Parts of the exercise |
A) In the excerpt on Martian atmospheric isotopes, which sources does the Fig. 15 caption cite for the Martian atmosphere data?
B) Write the next part of the excerpt on Martian atmospheric isotopes, starting after its final sentence.

Document excerpt |

━━━━━━━━━━

8.1 Isotopic Compositions of the Present-Day Martian Atmosphere

The observed isotopic compositions of N₂, Ne, and of the non-radiogenic Ar (\(\delta ^{15}\mathrm{N} = 572 \pm 82\)‰, ²⁰Ne/²²Ne = 10.1 ± 0.7, and ³⁶Ar/³⁸Ar = 4.2 ± 0.1, Pepin 1991; Wong et al. 2013; Atreya et al. 2013) are well described by the steady state where the loss via atmospheric escape balances the supply via, for example, volcanic outgassing (Fig. 15), and is given by \(I/I_{0}= 1/f\), where \(I\), \(I_{0}\), and \(f\) are the isotope ratio in the atmosphere, the isotope ratio of the source, and the net fractionation factor.

Fig. 15

Isotope ratios of volatile elements in the present-day Martian atmosphere with respect to their source isotope ratio (data points). We assumed the source values of Martian mantle informed from Martian meteorites for C and N (Wright et al. 1992; Mathew and Marti 2001), and solar abundances for noble gases (Pepin 1991; Pepin et al. 2012). Data for the Martian atmosphere are from Mahaffy et al. (2013a), Pepin (1991), Wong et al. (2013), Atreya et al. (2013), Conrad et al. (2016). The expected steady state values are shown as horizontal ranges. We assumed the upper atmospheric temperature to be 200 K and the homopause-exobase separation 60-80 km to calculate the fractionation factor for the diffusive separation and adopted additional fractionation for photochemical escape of suprathermal C and N atoms that originate mainly from dissociative recombination of \(\mbox{N}_{2}^{+}\) and CO⁺ molecules, \(f = 0.62\) and 0.74, respectively (Manning et al. 2008; Hu et al. 2015)

━━━━━━━━━━

Entries shown |
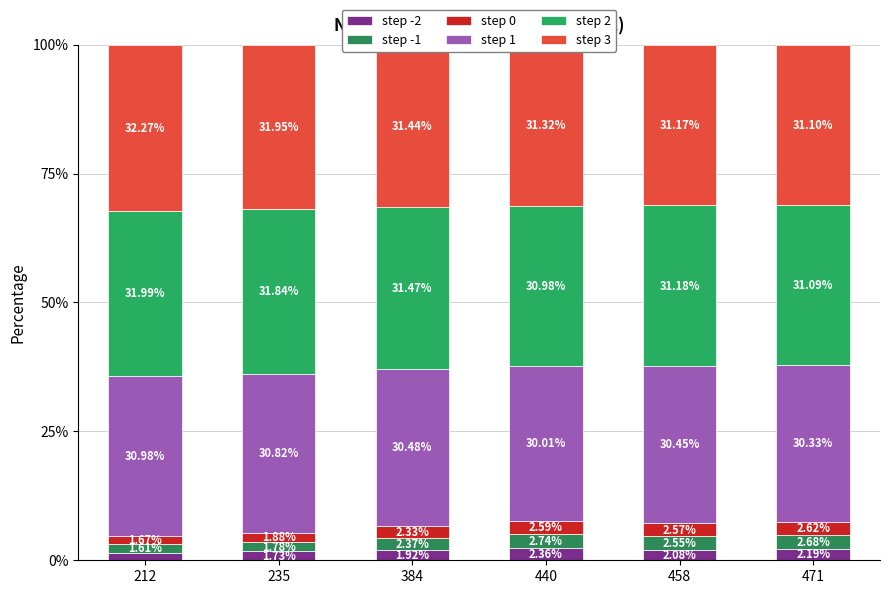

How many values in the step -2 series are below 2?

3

━━━━━━━━━━

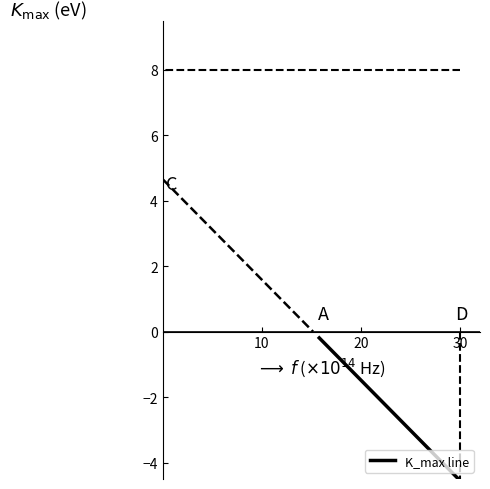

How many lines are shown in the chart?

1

━━━━━━━━━━

Responses to the exercise |
A) Mahaffy et al. (2013a), Pepin (1991), Wong et al. (2013), Atreya et al. (2013), Conrad et al. (2016)

B)
The estimated lifetimes of N (via sputtering and photochemical escape) and Ne (via sputtering) are shorter than one billion years, supporting the hypothesis of steady state (Jakosky et al. 1994; Manning et al. 2008; Kurokawa et al. 2018). The lifetime of Ar is comparable to the age of Mars (Jakosky et al. 1994), but its isotopic ratio being close to the value of steady state suggests that the lifetime was shorter on earlier time (Kurokawa et al. 2018). Being close to the steady state suggests

• the model for their isotopic fractionation is valid, and

• the present-day isotopic compositions do not reflect the earlier period (i.e. before \(\approx 4\) billion years ago (Ga).

The observed ¹³C/¹²C ratio being smaller than the ratio expected from the steady state with sputtering and/or photochemical escape (Fig. 14) suggests that atmospheric escape is not the only sink of an ancient dense atmosphere. Other sinks include carbonate precipitation (Hu et al. 2015; Wray et al. 2016), organic compounds deposition, and CO₂-clathrate formation following the basal melting of CO₂-ice caps (Longhi 2006; Kurahashi-Nakamura and Tajika 2006). Hu et al. (2015) considered atmospheric escape, carbonate precipitation, and concluded that Mars at \(\approx 3.8\) Ga had an atmospheric pressure ≤1 bar. Based on an experimental study (Eiler et al. 2000), part of the atmospheric CO₂ may convert into CO₂ ice without significant isotopic fractionation (\(\delta ^{13}\)C_ice-vapor < -0.4‰ at 135 K). Considering additional sinks may allow a denser atmosphere.

The isotopic composition of Xe is also less fractionated compared to the value expected from the steady state with atmospheric sputtering. It suggests that the present-day Xe is a remnant of early hydrodynamic loss (Pepin 1994) or a result of ionization-induced escape during the first 500 Myr (Zahnle et al. 2019; see also Avice and Marty 2020; this issue). Ionization-induced escape can lead to high Xe⁺ escape rates, while the escape of other heavy noble gases such as the hardly ionizable Kr is not significant. Due to the ionization of Xe, its cross-section becomes significantly larger, which makes it possible to escape and fractionate, whereas Kr stays neutral and, therefore, cannot escape due to its lower cross-section (Avice and Marty 2020; this issue). Furthermore, as illustrated in Fig. 16, atmosphere-surface interaction processes in combination with cosmic ray exposure and its related chemistry in the Martian surface can also contribute to an enhancement of some of the Xe and Kr isotopes in the Martian atmosphere (Conrad et al. 2016).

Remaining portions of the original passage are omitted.